Boston Cream Pie Cake
yield: about 3 cups
- 2 1/4 cups whole milk
- 6 large egg yolks
- 2/3 cups sugar
- 1/3 cup cornstarch
- 1 vanilla bean, split lengthwise
- In a medium bowl, whisk together 1/2 cup milk, egg yolks, 1/3 cup sugar and cornstarch.
- Transfer the remaining 1 3/4 cups milk to a heavy, medium-sized saucepan. Scrape in vanilla seeds from bean and add the pod. Sprinkle the remaining 1/3 cup sugar over, letting sugar undisturbed sink to the bottom. Set pan over moderate heat and bring to simmer without stirring.

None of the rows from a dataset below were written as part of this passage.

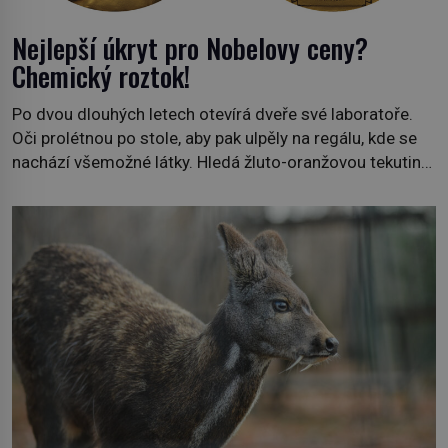
Nejlepší úkryt pro Nobelovy ceny?
Chemický roztok!
Po dvou dlouhých letech otevírá dveře své laboratoře.
Oči prolétnou po stole, aby pak ulpěly na regálu, kde se
nachází všemožné látky. Hledá žluto-oranžovou tekutinu,
jakmile ji zahlédne, nesmírně se mu uleví. Teď může svůj
plán dokončit. Pod termínem aqua regia se skrývá
směs s názvem lučavka královská. Svůj přídomek nemá
pro nic za nic, […]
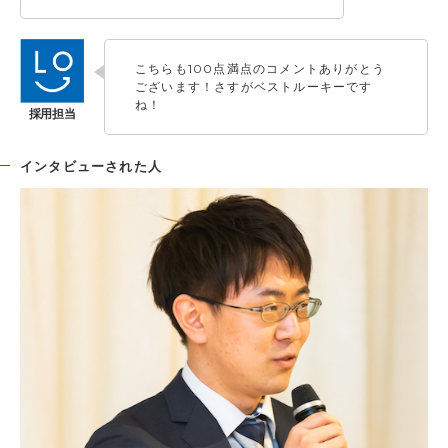
こちらも100点満点のコメントありがとう
ございます！さすがベストルーキーです
ね！
インタビューされた人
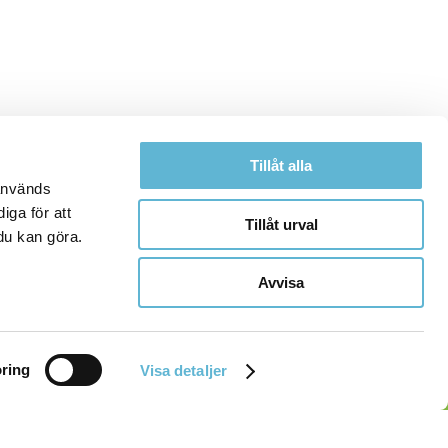
Tillåt alla
 används
iga för att
Tillåt urval
du kan göra.
Avvisa
ring
Visa detaljer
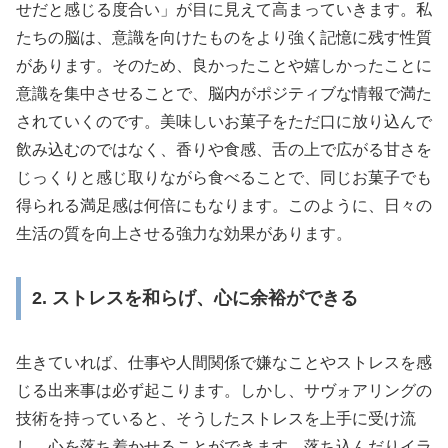
せだと感じる度合い」が目に見えて高まっていきます。私
たちの脳は、意識を向けたものをより強く記憶に残す性質
があります。そのため、良かったことや嬉しかったことに
意識を集中させることで、脳内がポジティブな情報で満た
されていくのです。美味しいお菓子をただ口に放り込んで
飲み込むのではなく、香りや食感、舌の上で広がる甘さを
じっくりと感じ取りながら食べることで、同じお菓子でも
得られる満足感は何倍にもなります。このように、日々の
生活の質を向上させる強力な効果があります。
2. ストレスを和らげ、心に余裕ができる
生きていれば、仕事や人間関係で嫌なことやストレスを感
じる出来事は必ず起こります。しかし、サヴォアリングの
技術を持っていると、そうしたストレスを上手に受け流
し、心を落ち着かせることができます。落ち込んだりイラ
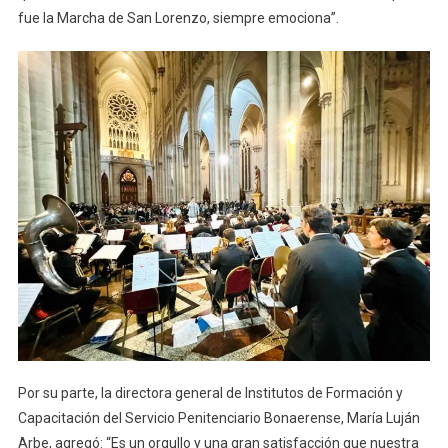
fue la Marcha de San Lorenzo, siempre emociona”.
Por su parte, la directora general de Institutos de Formación y
Capacitación del Servicio Penitenciario Bonaerense, María Luján
Arbe, agregó: “Es un orgullo y una gran satisfacción que nuestra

- Whisk hot milk mixture, then gradually whisk into egg yolk mixture. Return all to saucepan over moderate heat and cook, whisking constantly until pastry thickens, about 1 minute. (Took me a few more minutes but nbd.)
- Remove from heat, discard vanilla pod and whisk cream until smooth.
- (At this point I covered 3 layers of cake each with 1 cup of cooled cream, assembled the cake stacking the layers leaving the top of the 4 layer cake bare but well covered with wax paper.)
- Transfer to a bowl and press plastic wrap directly onto surface. Chill until cold, about 4 hours. Pastry cream can be made ahead and refrigerated, wrapped well with plastic wrap on the surface, up to 3 days.
yield: about 2 cups
- 9 ounces bittersweet chocolate, roughly chopped
- 1 cup heavy cream
- 1 tablespoon liquor, such as orange flavored, Armagnac, brandy, rum
- Place chocolate in a medium-sized bowl.
- Heat cream to just before boiling point.
- Pour hot cream over chocolate bits in bowl and whisk vigorously until smooth.
- If using, stir in liquor until completely incorporated.
- Allow to cool slightly before pouring over cake. This works best on a chilled cake.
If you are decorating the cake with berries wait to place them on the cake a few hours before serving it so the fruit stays fresh. Heat up a bit of clear jelly in the microwave and with a small paint brush spread the liquid jelly on the bottom or cut side of the fruit. The jelly will act as your “glue”. Carefully paint the jelly on the top and sides of the fruit to give it a glossy finish. If the heated jelly starts to thicken while you’re working with it, it can be warmed up again in the microwave.